BHUBANESWAR: Traffic related fatalities in the country have increased by 4.6 percent in 2015 resulting in the death of over two lakh persons. Quoting the figures from a report by the World Health Organisation
(WHO), Claudia Adriazola, the Program Director (Road Safety) of World Resources Institute (WRI) said, WHO’s figures are significantly higher than that furnished by the National Crime Records Bureau (NCRB), which reported 1.41 lakh accidental deaths in 2015.
Claudia, who was addressing the inaugural session of a three-day workshop ‘India Vision Zero -- Safer Streets, Safer Cities’ here on Sunday said, the city planners in India need to give a serious thought on creating ample space for cyclists and pedestrians.
While in 90 percent of the cases drivers are held responsible for the accidents, research suggests that infrastructure loopholes on highways and city roads claim many lives, but these points are often not published, she added.
The pavements are in bad shape, irregular, encroached and are open at many places.

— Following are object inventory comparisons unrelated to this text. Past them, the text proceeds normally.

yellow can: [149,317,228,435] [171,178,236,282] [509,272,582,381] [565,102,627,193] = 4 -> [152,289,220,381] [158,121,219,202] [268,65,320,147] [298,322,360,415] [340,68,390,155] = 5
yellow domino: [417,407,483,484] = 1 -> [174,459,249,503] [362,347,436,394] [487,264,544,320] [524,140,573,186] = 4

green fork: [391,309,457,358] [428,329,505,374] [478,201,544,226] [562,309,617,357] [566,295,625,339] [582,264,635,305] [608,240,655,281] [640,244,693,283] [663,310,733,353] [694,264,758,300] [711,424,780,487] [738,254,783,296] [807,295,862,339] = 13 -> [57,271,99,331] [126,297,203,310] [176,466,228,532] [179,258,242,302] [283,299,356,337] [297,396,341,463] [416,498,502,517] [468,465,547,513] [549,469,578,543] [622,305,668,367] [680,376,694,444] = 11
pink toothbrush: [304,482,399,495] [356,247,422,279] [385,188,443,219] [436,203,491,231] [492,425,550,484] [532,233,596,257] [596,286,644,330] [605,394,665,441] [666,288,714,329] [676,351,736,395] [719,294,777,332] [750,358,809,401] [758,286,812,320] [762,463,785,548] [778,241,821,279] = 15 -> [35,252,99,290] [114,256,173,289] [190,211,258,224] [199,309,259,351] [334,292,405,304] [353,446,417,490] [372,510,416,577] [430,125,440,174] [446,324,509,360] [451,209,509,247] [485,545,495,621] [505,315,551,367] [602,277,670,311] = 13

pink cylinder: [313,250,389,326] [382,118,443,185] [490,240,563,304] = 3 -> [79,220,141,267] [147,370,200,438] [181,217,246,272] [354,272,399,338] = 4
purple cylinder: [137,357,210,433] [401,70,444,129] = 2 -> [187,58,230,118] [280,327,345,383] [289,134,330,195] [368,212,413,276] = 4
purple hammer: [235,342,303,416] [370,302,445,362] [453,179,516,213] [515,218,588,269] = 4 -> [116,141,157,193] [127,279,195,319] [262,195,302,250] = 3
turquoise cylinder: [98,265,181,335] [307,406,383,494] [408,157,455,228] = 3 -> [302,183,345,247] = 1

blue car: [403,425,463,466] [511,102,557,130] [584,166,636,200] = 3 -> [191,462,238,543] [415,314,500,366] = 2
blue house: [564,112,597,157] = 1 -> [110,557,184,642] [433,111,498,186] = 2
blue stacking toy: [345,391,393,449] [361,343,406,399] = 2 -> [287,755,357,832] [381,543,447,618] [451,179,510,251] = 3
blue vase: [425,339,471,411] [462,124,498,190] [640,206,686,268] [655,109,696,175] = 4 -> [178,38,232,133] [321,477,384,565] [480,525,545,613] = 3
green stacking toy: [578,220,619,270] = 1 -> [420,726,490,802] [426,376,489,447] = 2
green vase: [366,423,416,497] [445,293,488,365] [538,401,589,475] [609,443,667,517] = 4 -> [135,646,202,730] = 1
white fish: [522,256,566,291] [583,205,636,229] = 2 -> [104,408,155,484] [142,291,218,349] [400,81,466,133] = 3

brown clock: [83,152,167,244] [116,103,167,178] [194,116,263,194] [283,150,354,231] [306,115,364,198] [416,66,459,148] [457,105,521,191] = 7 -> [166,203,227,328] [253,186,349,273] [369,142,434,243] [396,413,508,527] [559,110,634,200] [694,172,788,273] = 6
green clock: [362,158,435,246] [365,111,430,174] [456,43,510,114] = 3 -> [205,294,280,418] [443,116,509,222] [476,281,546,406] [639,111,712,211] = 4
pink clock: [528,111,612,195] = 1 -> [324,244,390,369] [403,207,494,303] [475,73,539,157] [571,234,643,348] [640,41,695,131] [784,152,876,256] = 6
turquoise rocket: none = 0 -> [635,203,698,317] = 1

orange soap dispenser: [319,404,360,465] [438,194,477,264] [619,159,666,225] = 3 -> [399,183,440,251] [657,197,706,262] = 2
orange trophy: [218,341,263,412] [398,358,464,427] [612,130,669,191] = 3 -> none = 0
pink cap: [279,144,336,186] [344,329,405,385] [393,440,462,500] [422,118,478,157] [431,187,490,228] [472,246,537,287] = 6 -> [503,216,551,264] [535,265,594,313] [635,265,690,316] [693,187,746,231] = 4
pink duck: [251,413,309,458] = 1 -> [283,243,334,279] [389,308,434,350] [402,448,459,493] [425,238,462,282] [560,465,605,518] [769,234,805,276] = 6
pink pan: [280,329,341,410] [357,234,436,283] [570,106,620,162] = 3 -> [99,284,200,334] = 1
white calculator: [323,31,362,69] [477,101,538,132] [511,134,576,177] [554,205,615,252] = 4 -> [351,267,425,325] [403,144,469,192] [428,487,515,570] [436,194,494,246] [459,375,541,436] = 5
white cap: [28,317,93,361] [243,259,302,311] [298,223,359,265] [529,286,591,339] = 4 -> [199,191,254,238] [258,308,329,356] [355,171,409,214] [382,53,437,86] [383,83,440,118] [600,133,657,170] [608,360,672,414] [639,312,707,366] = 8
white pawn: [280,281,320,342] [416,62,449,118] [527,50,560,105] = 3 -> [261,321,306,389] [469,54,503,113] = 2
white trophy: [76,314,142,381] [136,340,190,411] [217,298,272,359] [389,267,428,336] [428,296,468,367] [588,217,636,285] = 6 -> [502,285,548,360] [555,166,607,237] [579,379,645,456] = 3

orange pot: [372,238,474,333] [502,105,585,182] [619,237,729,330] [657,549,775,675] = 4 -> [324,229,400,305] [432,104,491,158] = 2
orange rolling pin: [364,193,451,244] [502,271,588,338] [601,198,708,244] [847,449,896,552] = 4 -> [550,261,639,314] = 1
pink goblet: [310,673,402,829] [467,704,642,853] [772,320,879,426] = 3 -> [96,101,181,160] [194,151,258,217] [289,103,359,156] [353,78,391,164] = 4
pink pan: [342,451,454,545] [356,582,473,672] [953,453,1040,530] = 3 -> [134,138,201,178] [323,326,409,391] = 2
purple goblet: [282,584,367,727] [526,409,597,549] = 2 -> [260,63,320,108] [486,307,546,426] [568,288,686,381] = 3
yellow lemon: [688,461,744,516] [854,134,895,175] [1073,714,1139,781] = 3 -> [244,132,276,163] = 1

These factors deter pedestrians and bicyclists from using the sideways. “They use the main roads and are exposed to the danger of being knocked down by speeding vehicles,” she said, adding that more than 50 percent of the casualties in road accidents was in the age group of 18 to 29.
According to the NCRB report, 45 percent of the unnatural deaths in India occur due to road accidents and 4.77 lakh persons sustain severe injuries which results in a GDP loss of three percent, said road safety experts.
Chief Guest on the occasion, Transport Minister Ramesh Majhi said, the Commerce and Transport Department will soon launch Statewide awareness campaigns on traffic rules and road safety. “Efforts are on to educate motorists, cyclists and pedestrians and fix the 144 black spots in the State, out of which 64 have been located on State Highways followed by 52 on National Highways,” the Minister said.
Underscoring the importance of safety of children on road, Bhubaneswar Development Authority (BDA) Vice Chairman Dr Krishan Kumar said, to be smart in the actual sense, a city has to be child-friendly, where they are safe from road accidents. “Once our streets become child-friendly, we can make those safer for all age-groups.
The urban authority is coordinating with all stakeholders to design safer streets and roads in the city which topped the smart city challenge,'' Kumar said.
Secretary Works Department Nalini Pradhan said, a traffic audit is being carried out across the city to understand the behaviour pattern of the commuters. Supermodel and cyclist, Milind Soman and Police Commissioner YB Khurania also spoke.